Required action
The response should hold each line from the entries below where "format" is found.

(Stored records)
....

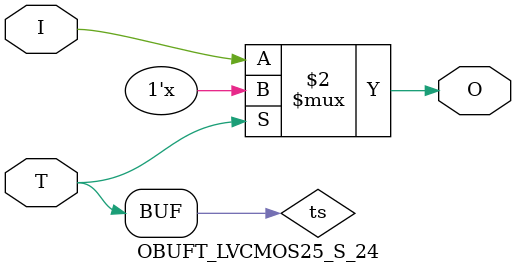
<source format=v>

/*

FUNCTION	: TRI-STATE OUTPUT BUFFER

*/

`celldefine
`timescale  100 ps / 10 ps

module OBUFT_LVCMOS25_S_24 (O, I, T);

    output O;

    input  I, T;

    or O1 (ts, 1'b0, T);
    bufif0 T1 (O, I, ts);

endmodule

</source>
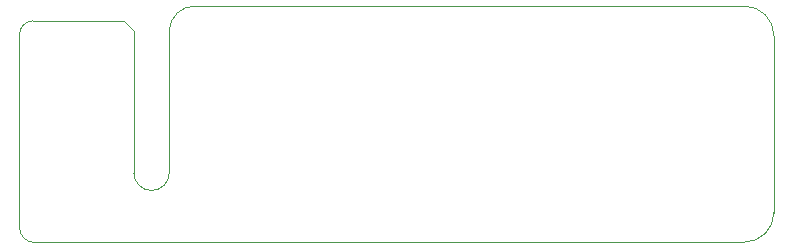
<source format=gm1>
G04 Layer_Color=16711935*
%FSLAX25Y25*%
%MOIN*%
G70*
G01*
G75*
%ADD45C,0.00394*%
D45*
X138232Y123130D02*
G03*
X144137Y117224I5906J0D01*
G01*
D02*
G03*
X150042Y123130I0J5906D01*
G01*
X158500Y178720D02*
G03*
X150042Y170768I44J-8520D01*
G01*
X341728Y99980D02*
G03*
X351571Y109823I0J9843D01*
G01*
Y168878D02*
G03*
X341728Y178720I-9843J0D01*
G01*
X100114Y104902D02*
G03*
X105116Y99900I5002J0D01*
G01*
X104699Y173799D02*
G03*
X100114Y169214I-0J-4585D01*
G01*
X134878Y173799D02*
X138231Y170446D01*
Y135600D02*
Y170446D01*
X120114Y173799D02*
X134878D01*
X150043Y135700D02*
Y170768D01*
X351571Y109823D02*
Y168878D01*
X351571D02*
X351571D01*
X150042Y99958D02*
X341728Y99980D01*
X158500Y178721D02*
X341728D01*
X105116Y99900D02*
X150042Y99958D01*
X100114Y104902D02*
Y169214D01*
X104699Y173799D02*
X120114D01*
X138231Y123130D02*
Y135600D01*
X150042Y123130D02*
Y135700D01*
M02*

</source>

....

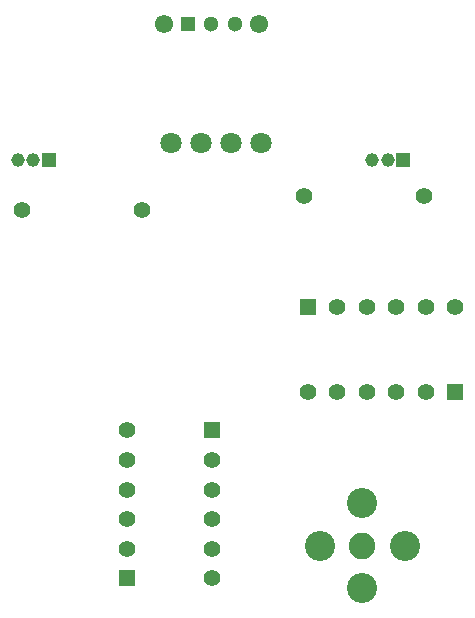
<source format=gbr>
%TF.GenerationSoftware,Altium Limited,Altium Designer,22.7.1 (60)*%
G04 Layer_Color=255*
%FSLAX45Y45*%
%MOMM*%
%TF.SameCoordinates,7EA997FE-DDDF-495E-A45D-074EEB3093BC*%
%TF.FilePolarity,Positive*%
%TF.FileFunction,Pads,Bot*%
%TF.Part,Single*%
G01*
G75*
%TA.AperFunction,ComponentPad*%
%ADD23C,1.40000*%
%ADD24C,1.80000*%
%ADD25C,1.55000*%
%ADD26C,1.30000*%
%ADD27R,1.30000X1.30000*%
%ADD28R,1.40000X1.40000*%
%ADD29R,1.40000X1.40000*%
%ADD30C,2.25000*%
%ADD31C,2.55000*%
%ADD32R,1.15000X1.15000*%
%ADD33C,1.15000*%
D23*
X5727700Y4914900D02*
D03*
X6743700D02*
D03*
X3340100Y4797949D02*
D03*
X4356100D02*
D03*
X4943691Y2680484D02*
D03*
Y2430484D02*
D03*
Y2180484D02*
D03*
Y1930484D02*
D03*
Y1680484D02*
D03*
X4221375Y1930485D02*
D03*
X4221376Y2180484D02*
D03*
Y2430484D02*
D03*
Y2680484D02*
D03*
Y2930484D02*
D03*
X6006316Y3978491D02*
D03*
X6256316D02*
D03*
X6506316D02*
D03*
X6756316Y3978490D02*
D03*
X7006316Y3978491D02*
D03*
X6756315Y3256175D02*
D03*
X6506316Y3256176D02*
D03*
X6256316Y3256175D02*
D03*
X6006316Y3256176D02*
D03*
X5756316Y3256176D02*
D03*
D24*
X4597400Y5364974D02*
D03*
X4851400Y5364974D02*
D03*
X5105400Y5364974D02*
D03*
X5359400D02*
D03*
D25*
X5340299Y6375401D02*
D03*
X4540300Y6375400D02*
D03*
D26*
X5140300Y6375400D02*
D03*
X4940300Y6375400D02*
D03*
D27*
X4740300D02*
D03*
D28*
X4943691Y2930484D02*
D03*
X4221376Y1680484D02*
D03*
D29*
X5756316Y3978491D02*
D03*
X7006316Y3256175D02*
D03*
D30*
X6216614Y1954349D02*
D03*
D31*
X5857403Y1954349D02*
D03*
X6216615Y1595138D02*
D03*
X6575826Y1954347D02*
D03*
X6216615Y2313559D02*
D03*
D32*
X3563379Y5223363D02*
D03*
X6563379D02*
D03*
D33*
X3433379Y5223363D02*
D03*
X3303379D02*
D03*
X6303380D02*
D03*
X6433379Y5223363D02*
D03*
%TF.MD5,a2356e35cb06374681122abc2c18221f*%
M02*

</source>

....

Response area
<source format=v>
<source format=gm1>
<source format=gbr>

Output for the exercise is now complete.